— Task requirements —
Pick every line from the data below that contains the string "until" and copy it.
[Available data]
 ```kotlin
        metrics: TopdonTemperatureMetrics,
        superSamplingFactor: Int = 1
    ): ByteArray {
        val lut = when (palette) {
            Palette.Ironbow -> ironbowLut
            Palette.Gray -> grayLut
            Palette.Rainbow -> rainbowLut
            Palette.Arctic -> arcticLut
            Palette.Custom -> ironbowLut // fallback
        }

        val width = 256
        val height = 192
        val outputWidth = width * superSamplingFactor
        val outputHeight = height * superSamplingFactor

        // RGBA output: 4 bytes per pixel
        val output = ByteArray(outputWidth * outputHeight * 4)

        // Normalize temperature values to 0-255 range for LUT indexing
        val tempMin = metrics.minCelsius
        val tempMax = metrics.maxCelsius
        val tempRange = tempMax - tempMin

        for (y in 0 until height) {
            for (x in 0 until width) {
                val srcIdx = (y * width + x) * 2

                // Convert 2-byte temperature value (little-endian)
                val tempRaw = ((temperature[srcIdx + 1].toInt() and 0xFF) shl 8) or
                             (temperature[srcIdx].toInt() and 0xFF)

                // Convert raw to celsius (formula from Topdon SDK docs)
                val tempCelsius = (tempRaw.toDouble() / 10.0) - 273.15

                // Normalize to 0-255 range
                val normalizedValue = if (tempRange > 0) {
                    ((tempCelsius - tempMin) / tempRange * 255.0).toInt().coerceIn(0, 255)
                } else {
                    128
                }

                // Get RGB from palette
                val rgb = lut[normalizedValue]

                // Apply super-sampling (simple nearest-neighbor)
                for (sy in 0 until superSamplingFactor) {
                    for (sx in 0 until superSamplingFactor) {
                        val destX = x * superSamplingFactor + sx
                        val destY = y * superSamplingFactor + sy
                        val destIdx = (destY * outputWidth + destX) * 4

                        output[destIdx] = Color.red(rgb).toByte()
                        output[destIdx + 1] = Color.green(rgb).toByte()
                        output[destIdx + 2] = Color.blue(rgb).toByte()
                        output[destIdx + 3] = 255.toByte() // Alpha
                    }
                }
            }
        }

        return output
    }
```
[/Available data]
— Solution —
        for (y in 0 until height) {
            for (x in 0 until width) {
                for (sy in 0 until superSamplingFactor) {
                    for (sx in 0 until superSamplingFactor) {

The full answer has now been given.